Arum italica has two methods by which it propagates and spreads. First, the above ground foliage grows from an underground tuber or bulb; the tubers propagate by forming multiple bulblets or daughter tubers, which separate and produce new stems. As the tubers spread laterally, Italian arum spreads. Sometimes, small plants can be eradicated by digging out all plant parts and tubers.
The second method of propagation occurs when the plant flowers in the spring and summer and produces heavy seeds that drop onto the ground below or not far away. Wind cannot carry these seeds, but water flow can. And birds eat and spread the seeds.
The seeds themselves form a “transient” seed bank with less than one year of viability; not a “persistent” seed bank with seeds viable for more than one growing season. Despite the transitory nature of the seeds, the next step in the reproductive cycle from seed is formation of a tuber that stays dormant for two years. So, there is effectively a three-year lurking danger from underground: one year as viable seeds and two years afterwards as dormant tubers. On the Culpepper site, seeds dropped by plants in summer 2022—as well as seeds up to two years older than that—can germinate plants now.
So, How Can We Get Rid of Italian Arum Once and For All?
In January, Master Naturalists exchanged strategies to eradicate Italian arum from their parks and neighborhoods, and after spirited discussion, the consensus was that digging and removing all plant material and more dirt than one might think necessary is needed to dispense with both dormant bulblets and the stubborn seedbank lurking in the soil.

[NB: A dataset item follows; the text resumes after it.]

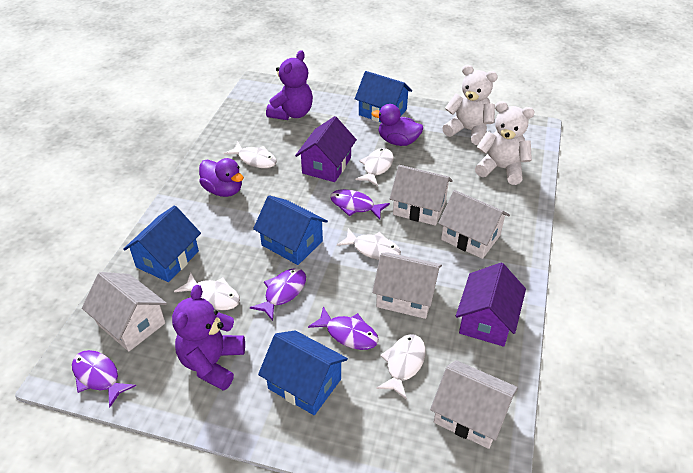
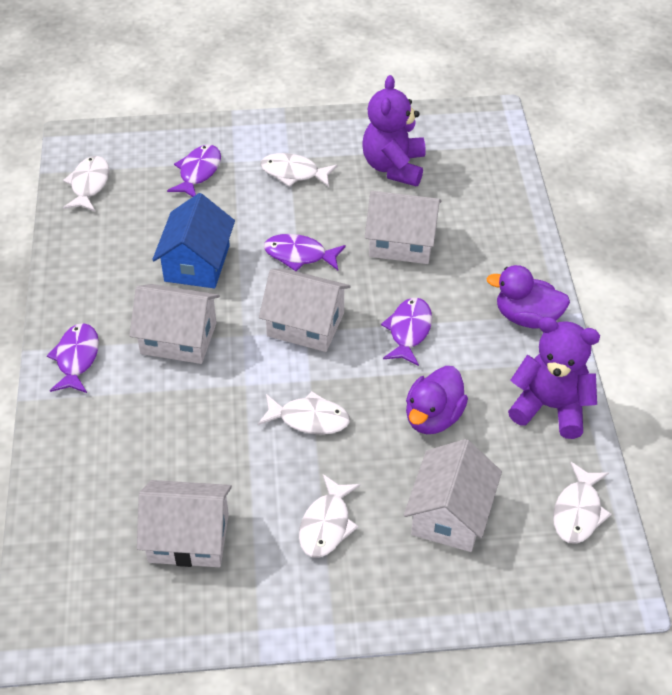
blue house: 4 -> 1
purple house: 2 -> 0
white teddy bear: 2 -> 0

In addition, for resilient plants like this Italian arum, Master Naturalists wondered if chemical treatment would be an effective long-term solution. The problem is that only complicated chemical mixes may work, and these are beyond the reach of typical homeowners. This solution was also nixed by the Washington State Noxious Weed Control Board (a state where this invasive plant is rampant). There has been no consistently reported success with any chemical mix. With that, the Noxious Weed Control Board confirmed that manual methods including deep digging are the way to go. So, the Master Naturalists are sticking with manual removal, too.
The Plan for Culpepper Garden
We decided to monitor the holes left behind from which the arum was pulled and the broader infestation areas on a weekly basis and note any new growth. Italian arum plants found will be removed immediately. Weekly removals will ensure that we get the plants out when they’re very small. Removals at or near the holes will hopefully provide data to evaluate and refine the eradication protocol. The admittedly optimistic scenario of no regrowth in and around the holes would indicate that we successfully removed dormant seeds and tubers. Some regrowth but less than at a distance in the broader infestation areas could indicate that we need to dig deeper. Also, if the plant doesn’t appear at or near the holes but does show up at a distance in the broader infestation areas, perhaps we are dealing with bird transmission or other forms of transmission.
The project will end on Feb 16, 2024, when the one-year monitoring period is over, after which we will use the data we gathered to refine protocols for future Italian arum eradication.
Normally, ARMN volunteers only work in parks or other natural areas rather than private properties. While Culpepper Garden is private property, it has been designated as “Private Property of Special Ecological Significance.” As such, ARMN volunteers may work here on invasive plant removal projects.
2 thoughts on “Fighting a “New” Non-Native Invasive in Town: Reports from the Front Line on Removing Italian Arum”
Thank you for sharing this; including this process to track progress. What a terrific idea and a way we can all be apprised if best practices going forward.
Thank you for the suggestion of flags — I pulled a couple of dozen clumps from our backyard and will try to mark them for future follow-up.